Prompt>
Format the records from the line containing "High Risk (CHA/NOP high)" up to and including the line containing "What is the ratio" as a Markdown table with the columns Row and Entry. Number each line in Row, put its text in Entry, and omit blank lines.

Dataset>

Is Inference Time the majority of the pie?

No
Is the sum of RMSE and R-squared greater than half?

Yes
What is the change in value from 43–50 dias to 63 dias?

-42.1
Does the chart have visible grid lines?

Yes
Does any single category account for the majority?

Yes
==
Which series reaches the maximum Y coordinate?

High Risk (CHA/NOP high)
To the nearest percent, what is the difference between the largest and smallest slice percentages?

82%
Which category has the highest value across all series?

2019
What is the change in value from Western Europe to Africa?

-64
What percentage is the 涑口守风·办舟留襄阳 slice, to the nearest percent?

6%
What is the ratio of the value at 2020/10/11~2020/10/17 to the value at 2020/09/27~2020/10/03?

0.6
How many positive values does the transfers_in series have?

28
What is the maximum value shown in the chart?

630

Result of this task>
| Row | Entry |
|---|---|
| 1 | High Risk (CHA/NOP high) |
| 2 | To the nearest percent, what is the difference between the largest and smallest slice percentages? |
| 3 | 82% |
| 4 | Which category has the highest value across all series? |
| 5 | 2019 |
| 6 | What is the change in value from Western Europe to Africa? |
| 7 | -64 |
| 8 | What percentage is the 涑口守风·办舟留襄阳 slice, to the nearest percent? |
| 9 | 6% |
| 10 | What is the ratio of the value at 2020/10/11~2020/10/17 to the value at 2020/09/27~2020/10/03? |